Aaron David Miller, former adviser to countless US administrations, issues the following comments on the Israel/Palestine conflict:

This (a two-state solution) is not going to last for 8 years. The facts on the ground, the facts in people’s minds, the hopelessness, the despair, the confusion of the politics on each side will, in my judgment, over the next 4 to 8 years make a two-state solution almost impossible. So it’s either going to happen with this administration or its not going to happen. And that makes this period truly consequential for the administration and for Arabs and Israelis…

What is relevant is whether or not a president can craft a national narrative on the Arab-Israeli issue that advances America’s national interest. If a president can do this and is smart, tough and fair about how he goes about it, then it seems to me the pro-Israel community, whether they want to acknowledge it or not, will come along, like the vast majority of other people who live in this country and supported the president…

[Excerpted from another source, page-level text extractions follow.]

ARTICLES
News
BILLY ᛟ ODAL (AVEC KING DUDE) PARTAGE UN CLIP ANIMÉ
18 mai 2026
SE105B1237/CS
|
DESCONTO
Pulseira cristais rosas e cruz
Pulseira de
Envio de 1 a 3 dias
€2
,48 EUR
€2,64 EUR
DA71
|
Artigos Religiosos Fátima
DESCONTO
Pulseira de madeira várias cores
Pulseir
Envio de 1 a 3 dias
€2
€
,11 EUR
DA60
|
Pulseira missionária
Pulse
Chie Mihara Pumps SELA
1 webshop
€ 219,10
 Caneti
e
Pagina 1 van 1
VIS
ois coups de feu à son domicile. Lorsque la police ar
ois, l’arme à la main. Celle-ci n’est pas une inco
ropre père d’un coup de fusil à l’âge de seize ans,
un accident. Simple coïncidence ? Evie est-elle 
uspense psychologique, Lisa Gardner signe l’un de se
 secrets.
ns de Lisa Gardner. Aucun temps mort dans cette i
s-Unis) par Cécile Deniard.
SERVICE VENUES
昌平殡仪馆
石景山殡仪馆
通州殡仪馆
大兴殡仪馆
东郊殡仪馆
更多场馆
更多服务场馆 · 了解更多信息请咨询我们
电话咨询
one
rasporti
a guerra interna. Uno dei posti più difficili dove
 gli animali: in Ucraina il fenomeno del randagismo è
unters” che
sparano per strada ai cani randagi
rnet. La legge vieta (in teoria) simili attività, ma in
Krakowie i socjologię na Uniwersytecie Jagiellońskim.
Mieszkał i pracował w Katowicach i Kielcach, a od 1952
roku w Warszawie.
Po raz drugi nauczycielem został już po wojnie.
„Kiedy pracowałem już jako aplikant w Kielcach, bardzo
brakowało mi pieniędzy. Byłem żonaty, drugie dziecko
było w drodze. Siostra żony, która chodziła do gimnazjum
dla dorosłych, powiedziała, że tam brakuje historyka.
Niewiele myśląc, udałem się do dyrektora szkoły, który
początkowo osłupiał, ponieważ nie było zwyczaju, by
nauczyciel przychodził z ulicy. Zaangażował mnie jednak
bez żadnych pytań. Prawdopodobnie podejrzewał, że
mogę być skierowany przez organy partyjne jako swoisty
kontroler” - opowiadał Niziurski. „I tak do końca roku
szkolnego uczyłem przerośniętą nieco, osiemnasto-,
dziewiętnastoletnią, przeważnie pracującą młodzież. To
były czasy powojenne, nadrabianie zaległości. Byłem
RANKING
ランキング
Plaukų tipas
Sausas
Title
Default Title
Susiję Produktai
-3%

Because he [Obama] is so persuaded that he is, in fact, a supporter of the State of Israel, and that he does understand them intellectually, that the emotive part of this, of what is required under these circumstances, simply got lost.  He now has created a problem for himself which is going to have to be fixed, and the very fact that he’s going to have to fix this is not good for American interests or American credibility. But there’s no question that he’s created a problem. Toughness is absolutely essential and so is the quality of reassurance.